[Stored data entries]
☆ ☆ ☆ ☆ ☆
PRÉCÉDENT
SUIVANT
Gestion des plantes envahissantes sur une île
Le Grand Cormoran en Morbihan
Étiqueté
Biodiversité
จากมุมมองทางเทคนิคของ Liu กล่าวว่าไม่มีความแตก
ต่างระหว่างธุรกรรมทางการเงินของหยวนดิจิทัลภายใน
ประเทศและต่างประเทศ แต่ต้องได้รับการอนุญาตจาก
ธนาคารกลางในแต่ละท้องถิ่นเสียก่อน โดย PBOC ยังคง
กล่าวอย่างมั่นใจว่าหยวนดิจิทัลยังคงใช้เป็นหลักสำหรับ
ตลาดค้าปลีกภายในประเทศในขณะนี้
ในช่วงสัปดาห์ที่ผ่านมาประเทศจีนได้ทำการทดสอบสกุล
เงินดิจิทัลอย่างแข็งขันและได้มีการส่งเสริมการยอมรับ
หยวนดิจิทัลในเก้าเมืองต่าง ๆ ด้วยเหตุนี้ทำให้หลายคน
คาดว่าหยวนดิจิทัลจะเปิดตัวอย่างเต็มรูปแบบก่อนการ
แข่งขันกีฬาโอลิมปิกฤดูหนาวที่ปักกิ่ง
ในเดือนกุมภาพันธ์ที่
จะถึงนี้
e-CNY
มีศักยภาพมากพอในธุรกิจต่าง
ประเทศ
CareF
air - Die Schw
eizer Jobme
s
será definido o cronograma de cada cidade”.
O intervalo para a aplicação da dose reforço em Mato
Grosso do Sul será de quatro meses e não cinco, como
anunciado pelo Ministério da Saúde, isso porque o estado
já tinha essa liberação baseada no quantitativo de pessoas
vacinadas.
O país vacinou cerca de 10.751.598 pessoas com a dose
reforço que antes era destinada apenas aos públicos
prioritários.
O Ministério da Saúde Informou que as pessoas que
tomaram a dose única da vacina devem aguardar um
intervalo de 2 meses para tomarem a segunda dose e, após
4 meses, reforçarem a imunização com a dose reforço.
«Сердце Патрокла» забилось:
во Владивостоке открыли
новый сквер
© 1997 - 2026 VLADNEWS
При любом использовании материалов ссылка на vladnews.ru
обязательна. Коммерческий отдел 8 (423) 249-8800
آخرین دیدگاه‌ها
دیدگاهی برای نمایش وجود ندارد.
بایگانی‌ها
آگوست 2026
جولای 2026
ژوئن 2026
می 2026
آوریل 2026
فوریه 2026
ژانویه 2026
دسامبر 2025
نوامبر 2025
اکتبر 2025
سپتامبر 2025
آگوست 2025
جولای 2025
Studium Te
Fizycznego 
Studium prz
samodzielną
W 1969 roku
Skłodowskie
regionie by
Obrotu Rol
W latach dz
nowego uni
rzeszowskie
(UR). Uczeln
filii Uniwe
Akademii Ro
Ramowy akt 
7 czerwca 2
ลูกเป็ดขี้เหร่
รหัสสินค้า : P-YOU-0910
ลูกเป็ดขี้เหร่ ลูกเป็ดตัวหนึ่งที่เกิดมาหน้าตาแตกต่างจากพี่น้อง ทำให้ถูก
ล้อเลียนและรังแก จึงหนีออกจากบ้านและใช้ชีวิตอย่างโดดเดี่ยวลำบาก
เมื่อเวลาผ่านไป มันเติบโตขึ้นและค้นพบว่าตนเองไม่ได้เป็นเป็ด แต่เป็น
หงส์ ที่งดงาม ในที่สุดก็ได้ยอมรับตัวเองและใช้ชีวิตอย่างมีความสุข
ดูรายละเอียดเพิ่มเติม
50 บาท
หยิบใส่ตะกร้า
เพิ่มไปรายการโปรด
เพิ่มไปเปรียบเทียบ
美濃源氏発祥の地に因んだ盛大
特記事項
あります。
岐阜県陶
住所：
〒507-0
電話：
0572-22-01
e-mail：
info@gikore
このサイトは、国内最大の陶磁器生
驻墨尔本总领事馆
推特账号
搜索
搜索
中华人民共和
☆ ☆ ☆ ☆ ☆
→ PROBLEM TO SOLVE:
Would you copy out each line of the records above where the word "Saúde" occurs?

→ ANSWER BELOW:
anunciado pelo Ministério da Saúde, isso porque o estado
O Ministério da Saúde Informou que as pessoas que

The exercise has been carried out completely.